Share

RCA enhances nitrogen acquisition in low N soil

Background

Suboptimal soil nitrogen (N) availability is a primary constraint for crop production in developing nations, while in rich nations intensive N fertilization carries significant environmental and economic costs. Understanding root traits enhancing nitrogen acquisition is therefore of considerable importance. Soil nitrogen is heterogeneous and dynamic. The availability of soil N to plants depends on the balance between the rates of mineralization, nitrification, and denitrification. These processes are determined by several factors including soil composition, microbial activity, soil temperature, and soil water status [15]. The predominant form of soil nitrogen available to plants in most agricultural systems is nitrate, which is highly soluble in water and thus mobile in the soil [16,17]. Mineralization of organic matter and/or the application of nitrogen fertilizer at the beginning of the growing season followed by precipitation and irrigation cause a pulse of nitrate which may exceed the need of seedlings and leach away from the root zone [18]. Therefore, increasing root production to explore deep soil strata could benefit nitrogen acquisition. However, the structural investments and metabolic expenditures of root systems are substantial and can exceed half of daily photosynthesis [19]. Full consideration of the costs and benefits of root systems is therefore crucial for identifying root traits to improve crop production especially in water and nutrient deficient environments [18]. Taking rhizoeconomics of root systems and spatiotemporal availability of nitrogen in the soil into account, Lynch (2013) proposed a root ideotype for enhanced N acquisition in maize called “steep, cheap, and deep”, in which ‘steep’ refers to architectural traits and ‘cheap’ refers to traits that reduce the metabolic cost of soil exploration. One element of this ideotype is abundant root cortical aerenchyma. The overall objective of this research was to assess the utility of RCA for nitrogen acquisition in maize under nitrogen limiting conditions. We employed maize recombinant inbred lines (RILs) with a common genetic background but contrasting in RCA formation under nitrogen stress and planted them in mesocosms and in the fields to test if RCA formation in maize lines grown on low N soils is associated with reduced root respiration, greater rooting depth and enhanced N acquisition.

BREAD Fig 6

Fig. 6. Rooting depth, defined as D95, which is the depth above which 95% of roots are located, of maize lines at 35 DAP in mesocosms and 63 DAP in the field in South Africa under low N conditions. Data shown are means of 4 replicates + SE of the mean. Different letters represent significant differences (p<0.05) within the experiment (Saengwilai 2013).

Outcome

We found that N stress induced RCA formation. High RCA RILs had greater RCA than low RCA RILs by 360% in mesocosms, by 210 % in the field in South Africa and by 320 % in the field in Pennsylvania. High RCA RILs had greater rooting depth under low N consitions than low RCA RILs by 15% in mesocosms and by 30% in the field (Figure 6). High RCA RILs had greater shoot mass in low N soil than low RCA RILs by 66% in mesocosms and 52% in the field in South Africa and 31% in Pennsylvania (Figure 7).
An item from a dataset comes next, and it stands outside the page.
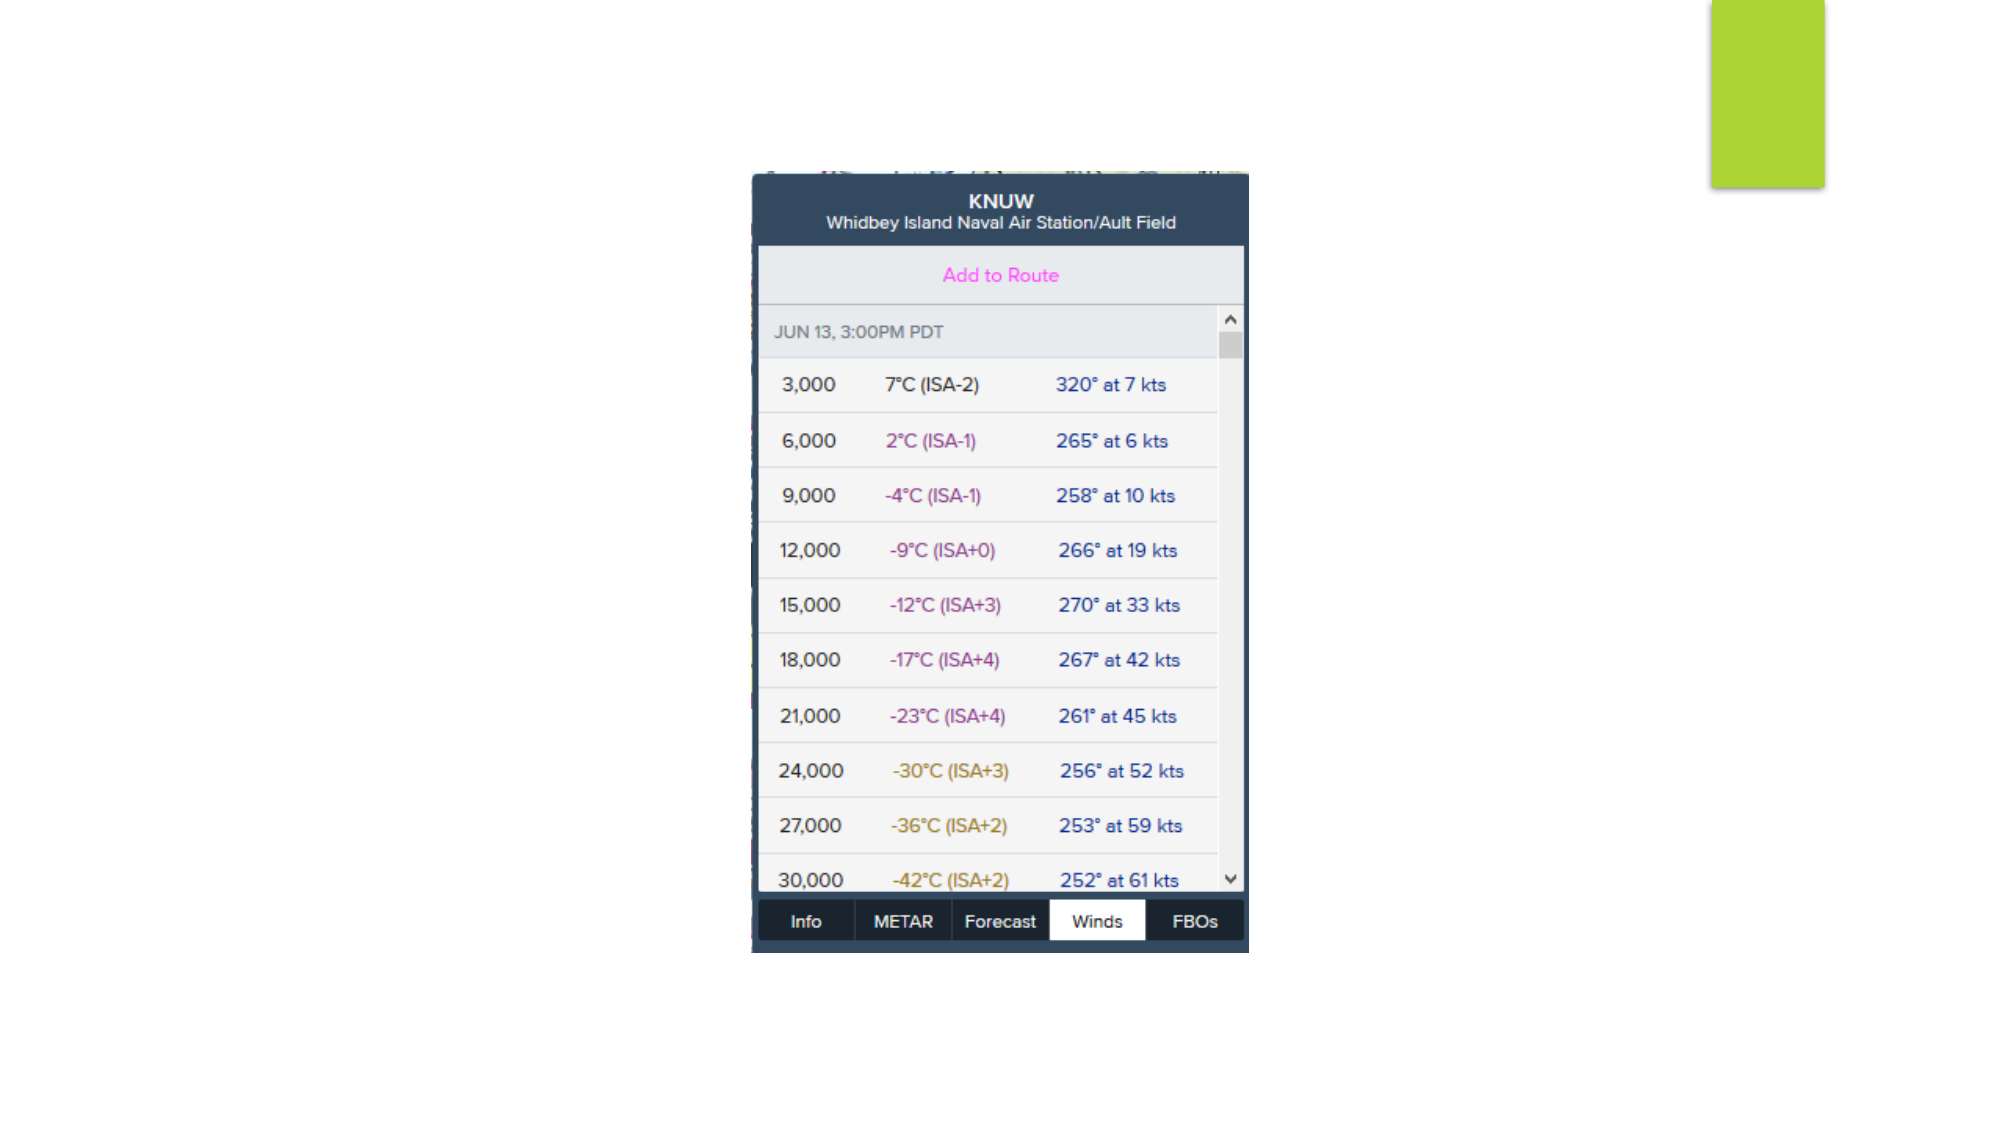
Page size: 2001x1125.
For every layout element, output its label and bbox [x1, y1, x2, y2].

High RCA also associated with 70% increased in yield under low N conditions at the field in Pennsylvania (Figure 8). Our results are consistent with the hypothesis that RCA enhances N acquisition by reducing root metabolic costs, permitting greater rooting depth and enhanced N acquisition under suboptimal nitrogen conditions [20].

BREAD Fig 7

Fig. 7. Shoot biomass under high N and low N conditions at 35 days after planting (DAP) in soil mesocosms and at flowering (63 DAP) in the field at South Africa (SA) and Pennsylvania (PA). The data shown are means of 4 replicates ± SE of the mean. Different letters represent significant differences (p<0.05) compared within each location (Saengwilai 2013).

 

BREAD Fig 8

Fig. 8. Correlation of yield and percentage of root cortical aerenchyma (% of cortex) under low N conditions (R^2=0.16, p=0.05).